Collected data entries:
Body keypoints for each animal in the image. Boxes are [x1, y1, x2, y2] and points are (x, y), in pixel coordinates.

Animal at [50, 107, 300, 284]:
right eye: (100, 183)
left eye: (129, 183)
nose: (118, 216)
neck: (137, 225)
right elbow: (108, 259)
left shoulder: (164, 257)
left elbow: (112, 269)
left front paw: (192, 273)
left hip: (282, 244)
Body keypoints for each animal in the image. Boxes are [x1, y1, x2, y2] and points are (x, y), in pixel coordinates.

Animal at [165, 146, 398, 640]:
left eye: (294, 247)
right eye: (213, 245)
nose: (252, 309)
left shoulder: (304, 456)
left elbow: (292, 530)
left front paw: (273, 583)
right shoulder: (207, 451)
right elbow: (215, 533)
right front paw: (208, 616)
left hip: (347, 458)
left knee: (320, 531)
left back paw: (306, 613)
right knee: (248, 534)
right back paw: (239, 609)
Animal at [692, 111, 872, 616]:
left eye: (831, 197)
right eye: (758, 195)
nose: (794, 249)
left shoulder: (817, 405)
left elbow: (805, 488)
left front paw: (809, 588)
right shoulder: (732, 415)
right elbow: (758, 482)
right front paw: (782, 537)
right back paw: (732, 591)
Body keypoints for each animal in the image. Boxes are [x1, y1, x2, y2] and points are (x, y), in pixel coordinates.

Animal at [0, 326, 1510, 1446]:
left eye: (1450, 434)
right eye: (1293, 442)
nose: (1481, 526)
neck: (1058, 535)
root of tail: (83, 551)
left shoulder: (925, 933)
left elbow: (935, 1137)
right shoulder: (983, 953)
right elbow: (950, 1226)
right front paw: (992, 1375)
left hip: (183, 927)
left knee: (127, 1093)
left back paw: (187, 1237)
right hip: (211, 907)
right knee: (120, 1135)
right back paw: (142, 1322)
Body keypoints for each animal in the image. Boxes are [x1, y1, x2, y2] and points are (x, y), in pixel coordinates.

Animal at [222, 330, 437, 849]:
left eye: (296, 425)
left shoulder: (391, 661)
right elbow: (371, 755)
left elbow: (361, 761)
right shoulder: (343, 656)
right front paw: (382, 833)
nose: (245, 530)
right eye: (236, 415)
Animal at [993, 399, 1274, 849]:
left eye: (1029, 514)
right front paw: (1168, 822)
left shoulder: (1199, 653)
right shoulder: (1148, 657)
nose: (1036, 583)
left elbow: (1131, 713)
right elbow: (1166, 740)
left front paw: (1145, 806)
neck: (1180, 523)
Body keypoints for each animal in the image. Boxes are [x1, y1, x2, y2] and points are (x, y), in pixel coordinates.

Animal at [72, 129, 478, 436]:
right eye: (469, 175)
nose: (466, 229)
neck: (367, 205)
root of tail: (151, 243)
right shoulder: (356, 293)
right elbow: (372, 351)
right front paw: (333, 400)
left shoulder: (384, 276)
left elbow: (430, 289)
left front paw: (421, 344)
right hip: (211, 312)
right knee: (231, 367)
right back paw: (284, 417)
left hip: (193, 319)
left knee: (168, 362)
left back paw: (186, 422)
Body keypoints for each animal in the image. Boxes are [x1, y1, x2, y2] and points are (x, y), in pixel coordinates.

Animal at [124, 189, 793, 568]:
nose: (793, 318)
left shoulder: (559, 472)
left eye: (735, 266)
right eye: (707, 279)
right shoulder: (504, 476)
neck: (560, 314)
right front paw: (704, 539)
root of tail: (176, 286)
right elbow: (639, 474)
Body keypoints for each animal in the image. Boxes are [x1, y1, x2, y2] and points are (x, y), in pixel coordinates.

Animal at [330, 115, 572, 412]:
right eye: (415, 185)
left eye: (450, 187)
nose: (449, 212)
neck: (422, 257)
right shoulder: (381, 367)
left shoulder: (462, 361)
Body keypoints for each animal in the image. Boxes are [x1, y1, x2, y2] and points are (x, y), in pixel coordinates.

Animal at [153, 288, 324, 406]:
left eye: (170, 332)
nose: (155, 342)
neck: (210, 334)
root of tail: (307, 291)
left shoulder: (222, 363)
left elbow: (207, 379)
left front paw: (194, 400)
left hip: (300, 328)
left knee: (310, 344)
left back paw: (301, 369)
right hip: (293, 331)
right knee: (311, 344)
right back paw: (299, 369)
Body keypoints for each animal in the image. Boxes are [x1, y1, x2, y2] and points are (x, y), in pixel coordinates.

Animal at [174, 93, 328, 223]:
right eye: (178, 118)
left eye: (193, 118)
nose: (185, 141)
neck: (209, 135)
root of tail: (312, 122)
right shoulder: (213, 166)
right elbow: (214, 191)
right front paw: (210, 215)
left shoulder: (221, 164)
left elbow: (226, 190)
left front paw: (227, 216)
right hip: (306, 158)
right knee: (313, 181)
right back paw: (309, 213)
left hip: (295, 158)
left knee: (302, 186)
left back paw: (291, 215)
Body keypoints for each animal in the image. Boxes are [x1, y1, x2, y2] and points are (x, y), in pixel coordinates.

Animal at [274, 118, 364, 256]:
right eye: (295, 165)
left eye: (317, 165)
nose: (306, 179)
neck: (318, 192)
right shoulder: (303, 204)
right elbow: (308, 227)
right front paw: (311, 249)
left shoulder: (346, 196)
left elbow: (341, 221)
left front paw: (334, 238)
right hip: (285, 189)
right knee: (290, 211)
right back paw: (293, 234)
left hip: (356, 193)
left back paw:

Task objective:
The entries above should be copied out exactly, with none left out.

Response to this exercise:
Body keypoints for each animal in the image. Boxes are [x1, y1, x2, y2] and points are (x, y), in pixel coordinates.

Animal at [50, 107, 300, 284]:
right eye: (100, 183)
left eye: (129, 183)
nose: (118, 216)
neck: (137, 225)
right elbow: (108, 259)
left shoulder: (164, 257)
left elbow: (112, 269)
left front paw: (192, 273)
left hip: (282, 244)
Body keypoints for each animal in the image. Boxes are [x1, y1, x2, y2] and points are (x, y), in pixel coordinates.

Animal at [165, 146, 398, 640]:
left eye: (294, 247)
right eye: (213, 245)
nose: (252, 309)
left shoulder: (304, 456)
left elbow: (292, 530)
left front paw: (273, 583)
right shoulder: (207, 451)
right elbow: (215, 533)
right front paw: (208, 616)
left hip: (347, 458)
left knee: (320, 531)
left back paw: (306, 613)
right knee: (248, 534)
right back paw: (239, 609)
Animal at [692, 111, 872, 616]:
left eye: (831, 197)
right eye: (758, 195)
nose: (794, 249)
left shoulder: (817, 405)
left elbow: (805, 488)
left front paw: (809, 588)
right shoulder: (732, 415)
right elbow: (758, 482)
right front paw: (782, 537)
right back paw: (732, 591)
Body keypoints for each animal in the image. Boxes are [x1, y1, x2, y2] and points are (x, y), in pixel coordinates.

Animal at [0, 326, 1510, 1446]:
left eye: (1450, 434)
right eye: (1293, 442)
nose: (1481, 526)
neck: (1058, 535)
root of tail: (83, 551)
left shoulder: (925, 933)
left elbow: (935, 1137)
right shoulder: (983, 953)
right elbow: (950, 1226)
right front paw: (992, 1375)
left hip: (183, 927)
left knee: (127, 1093)
left back paw: (187, 1237)
right hip: (211, 907)
right knee: (120, 1135)
right back paw: (142, 1322)
Body keypoints for each animal in the image. Boxes are [x1, y1, x2, y2] and points are (x, y), in pixel coordinates.

Animal at [222, 330, 437, 849]:
left eye: (296, 425)
left shoulder: (391, 661)
right elbow: (371, 755)
left elbow: (361, 761)
right shoulder: (343, 656)
right front paw: (382, 833)
nose: (245, 530)
right eye: (236, 415)
Animal at [993, 399, 1274, 849]:
left eye: (1029, 514)
right front paw: (1168, 822)
left shoulder: (1199, 653)
right shoulder: (1148, 657)
nose: (1036, 583)
left elbow: (1131, 713)
right elbow: (1166, 740)
left front paw: (1145, 806)
neck: (1180, 523)
Body keypoints for each animal in the image. Boxes are [x1, y1, x2, y2] and points are (x, y), in pixel coordinates.

Animal at [72, 129, 478, 436]:
right eye: (469, 175)
nose: (466, 229)
neck: (367, 205)
root of tail: (151, 243)
right shoulder: (356, 293)
right elbow: (372, 351)
right front paw: (333, 400)
left shoulder: (384, 276)
left elbow: (430, 289)
left front paw: (421, 344)
right hip: (211, 312)
right knee: (231, 367)
right back paw: (284, 417)
left hip: (193, 319)
left knee: (168, 362)
left back paw: (186, 422)
Body keypoints for each animal in the image. Boxes are [x1, y1, x2, y2] and points are (x, y), in pixel coordinates.

Animal at [124, 189, 793, 568]:
nose: (793, 318)
left shoulder: (559, 472)
left eye: (735, 266)
right eye: (707, 279)
right shoulder: (504, 476)
neck: (560, 314)
right front paw: (704, 539)
root of tail: (176, 286)
right elbow: (639, 474)
Body keypoints for each animal in the image. Boxes are [x1, y1, x2, y2] and points are (x, y), in pixel coordinates.

Animal at [330, 115, 572, 412]:
right eye: (415, 185)
left eye: (450, 187)
nose: (449, 212)
neck: (422, 257)
right shoulder: (381, 367)
left shoulder: (462, 361)
Body keypoints for each animal in the image. Boxes are [x1, y1, x2, y2] and points are (x, y), in pixel coordinates.

Animal at [153, 288, 324, 406]:
left eye: (170, 332)
nose: (155, 342)
neck: (210, 334)
root of tail: (307, 291)
left shoulder: (222, 363)
left elbow: (207, 379)
left front paw: (194, 400)
left hip: (300, 328)
left knee: (310, 344)
left back paw: (301, 369)
right hip: (293, 331)
right knee: (311, 344)
right back paw: (299, 369)
Body keypoints for each animal in the image. Boxes are [x1, y1, x2, y2] and points are (x, y), in pixel coordinates.

Animal at [174, 93, 328, 223]:
right eye: (178, 118)
left eye: (193, 118)
nose: (185, 141)
neck: (209, 135)
root of tail: (312, 122)
right shoulder: (213, 166)
right elbow: (214, 191)
right front paw: (210, 215)
left shoulder: (221, 164)
left elbow: (226, 190)
left front paw: (227, 216)
right hip: (306, 158)
right knee: (313, 181)
right back paw: (309, 213)
left hip: (295, 158)
left knee: (302, 186)
left back paw: (291, 215)
Body keypoints for each animal in the image. Boxes are [x1, y1, x2, y2] and points are (x, y), in pixel coordinates.

Animal at [274, 118, 364, 256]:
right eye: (295, 165)
left eye: (317, 165)
nose: (306, 179)
neck: (318, 192)
right shoulder: (303, 204)
right elbow: (308, 227)
right front paw: (311, 249)
left shoulder: (346, 196)
left elbow: (341, 221)
left front paw: (334, 238)
right hip: (285, 189)
right knee: (290, 211)
right back paw: (293, 234)
left hip: (356, 193)
left back paw:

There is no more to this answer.